OCEAN CITY, New Jersey (WPVI) -- Parts of the Jersey Shore are starting to look unrecognizable, as beach erosion takes its toll.

"It's very sad," said Sue Lyons of North Wildwood. "We go through this, what seems like every year, but this seems like the last two years have been the worst two that I've seen in a long time."

It's a similar story in Ocean City, but the disappearing beach didn't stop dozens of people from enjoying the sun and the water Tuesday morning.

"We're seeing if the surfers are catching any waves," laughed Ed Clark of Wynnefield.

However the erosion has created growing concern among people who live along the shore, as it continues to take chunks away from the beach.

"I think its more sentimental for me," said P.J. Hondros of North Wildwood. "I've been coming here my whole life and to see it like this is really upsetting. Its been even more so the past five years it's been eroding constantly."
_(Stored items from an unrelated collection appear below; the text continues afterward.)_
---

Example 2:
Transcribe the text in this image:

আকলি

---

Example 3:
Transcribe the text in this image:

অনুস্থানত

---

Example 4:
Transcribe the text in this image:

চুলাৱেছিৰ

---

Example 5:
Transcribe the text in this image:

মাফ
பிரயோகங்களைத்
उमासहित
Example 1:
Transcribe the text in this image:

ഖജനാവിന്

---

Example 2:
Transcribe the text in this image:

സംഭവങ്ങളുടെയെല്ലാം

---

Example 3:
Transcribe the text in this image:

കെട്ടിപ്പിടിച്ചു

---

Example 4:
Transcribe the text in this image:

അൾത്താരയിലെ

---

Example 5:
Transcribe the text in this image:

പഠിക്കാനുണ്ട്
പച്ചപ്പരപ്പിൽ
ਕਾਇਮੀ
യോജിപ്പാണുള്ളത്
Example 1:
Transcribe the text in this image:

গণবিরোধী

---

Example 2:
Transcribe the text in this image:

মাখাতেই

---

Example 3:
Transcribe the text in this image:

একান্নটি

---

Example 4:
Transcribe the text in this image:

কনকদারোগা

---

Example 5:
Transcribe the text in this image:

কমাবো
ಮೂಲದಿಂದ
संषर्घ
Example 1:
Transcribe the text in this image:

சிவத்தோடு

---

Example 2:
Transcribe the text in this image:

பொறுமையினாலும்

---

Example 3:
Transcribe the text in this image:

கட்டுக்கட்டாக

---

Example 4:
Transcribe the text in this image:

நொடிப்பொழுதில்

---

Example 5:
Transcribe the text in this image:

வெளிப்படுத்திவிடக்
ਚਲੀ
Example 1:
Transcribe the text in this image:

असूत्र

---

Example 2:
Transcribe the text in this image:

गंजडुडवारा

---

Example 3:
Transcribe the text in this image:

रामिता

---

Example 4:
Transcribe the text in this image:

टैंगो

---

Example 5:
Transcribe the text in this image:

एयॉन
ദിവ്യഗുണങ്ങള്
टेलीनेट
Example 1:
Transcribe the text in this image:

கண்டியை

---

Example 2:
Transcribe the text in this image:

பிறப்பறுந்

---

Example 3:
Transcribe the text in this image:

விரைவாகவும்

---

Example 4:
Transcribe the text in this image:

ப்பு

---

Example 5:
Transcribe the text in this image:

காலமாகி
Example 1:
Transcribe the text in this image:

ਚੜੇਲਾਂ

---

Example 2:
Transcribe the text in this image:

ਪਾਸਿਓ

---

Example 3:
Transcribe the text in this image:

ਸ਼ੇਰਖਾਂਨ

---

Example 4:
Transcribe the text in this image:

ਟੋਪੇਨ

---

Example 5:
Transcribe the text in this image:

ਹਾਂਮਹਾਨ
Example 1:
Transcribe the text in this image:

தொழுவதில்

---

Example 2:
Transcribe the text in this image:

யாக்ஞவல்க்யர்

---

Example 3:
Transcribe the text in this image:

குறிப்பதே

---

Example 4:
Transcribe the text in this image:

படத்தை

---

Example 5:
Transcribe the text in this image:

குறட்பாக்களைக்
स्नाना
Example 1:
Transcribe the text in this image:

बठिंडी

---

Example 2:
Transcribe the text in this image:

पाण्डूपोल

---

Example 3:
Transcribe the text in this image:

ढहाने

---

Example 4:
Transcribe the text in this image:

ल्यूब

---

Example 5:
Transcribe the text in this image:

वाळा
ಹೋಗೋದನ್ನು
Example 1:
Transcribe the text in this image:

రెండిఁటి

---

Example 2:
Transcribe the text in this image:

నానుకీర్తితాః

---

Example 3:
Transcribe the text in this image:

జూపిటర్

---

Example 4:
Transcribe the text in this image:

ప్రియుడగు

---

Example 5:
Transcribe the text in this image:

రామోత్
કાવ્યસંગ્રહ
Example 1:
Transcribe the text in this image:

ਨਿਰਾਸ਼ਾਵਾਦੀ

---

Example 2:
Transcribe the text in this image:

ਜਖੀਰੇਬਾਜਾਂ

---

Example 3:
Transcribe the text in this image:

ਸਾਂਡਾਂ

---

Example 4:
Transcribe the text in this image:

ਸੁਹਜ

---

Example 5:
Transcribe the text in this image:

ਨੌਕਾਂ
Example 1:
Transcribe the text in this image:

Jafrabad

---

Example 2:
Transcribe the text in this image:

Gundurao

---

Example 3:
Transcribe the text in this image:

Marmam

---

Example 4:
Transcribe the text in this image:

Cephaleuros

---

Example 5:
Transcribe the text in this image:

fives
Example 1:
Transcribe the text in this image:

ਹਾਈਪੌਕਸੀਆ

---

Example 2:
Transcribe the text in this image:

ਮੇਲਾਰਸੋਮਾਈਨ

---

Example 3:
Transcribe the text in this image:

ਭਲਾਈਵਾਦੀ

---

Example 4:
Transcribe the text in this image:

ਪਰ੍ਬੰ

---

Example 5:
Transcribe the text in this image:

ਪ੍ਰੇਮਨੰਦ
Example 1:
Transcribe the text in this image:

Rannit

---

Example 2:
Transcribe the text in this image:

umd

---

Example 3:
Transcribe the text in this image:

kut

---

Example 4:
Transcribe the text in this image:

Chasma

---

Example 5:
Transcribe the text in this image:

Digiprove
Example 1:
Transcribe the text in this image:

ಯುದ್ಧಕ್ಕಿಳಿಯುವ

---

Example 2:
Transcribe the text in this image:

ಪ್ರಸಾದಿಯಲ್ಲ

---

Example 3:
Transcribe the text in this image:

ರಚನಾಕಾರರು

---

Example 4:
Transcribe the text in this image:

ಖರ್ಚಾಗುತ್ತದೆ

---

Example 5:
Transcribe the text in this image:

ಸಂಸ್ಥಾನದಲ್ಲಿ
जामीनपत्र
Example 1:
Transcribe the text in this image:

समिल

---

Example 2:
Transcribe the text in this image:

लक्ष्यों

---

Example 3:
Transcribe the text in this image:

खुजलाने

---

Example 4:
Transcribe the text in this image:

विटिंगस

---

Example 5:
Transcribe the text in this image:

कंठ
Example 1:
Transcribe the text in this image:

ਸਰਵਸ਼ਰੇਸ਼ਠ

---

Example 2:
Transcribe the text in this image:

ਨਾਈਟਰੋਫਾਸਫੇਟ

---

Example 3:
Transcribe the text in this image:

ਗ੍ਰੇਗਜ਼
Mayor of North Wildwood, Patrick Rosenello, said the line of tropical storms and hurricanes in the Atlantic have slowly destroyed their beach line. He said the city spent about $10 million trucking in sand and installing a bulkhead from 2nd to 13th avenues.

"It's obvious from what we've seen today that had we not extended this bulkhead, there would be irreparable infrastructure and private property damage on this island," said Rosenello.

Rosenello said the U.S. Army Corps of Engineers and the New Jersey Department of Environmental Protection are responsible for their shore's protection. He said the agencies are ignoring the urgency of the situation by failing to implement a project to fix the issue.

"Unfortunately they are bureaucracies and we really can't seem to get them away from their desks in Philadelphia and Trenton to get down here and see what is going on and take some action," said Rosenello.

In a statement, a spokesperson for the U.S. Army Corps of Engineers Philadelphia District said:

"We're committed to constructing the dune-and-beach back passing project in the Wildwoods in partnership with our sponsor - the New Jersey Department of Environmental Protection. These projects take time to plan, design, and ultimately construct. The project requires real estate acquisition (ongoing by the state of New Jersey) and coordination and concurrence with the other municipalities on the island. We're currently in the final design stage and our team is working through the necessary steps in order to construct the project as soon as possible."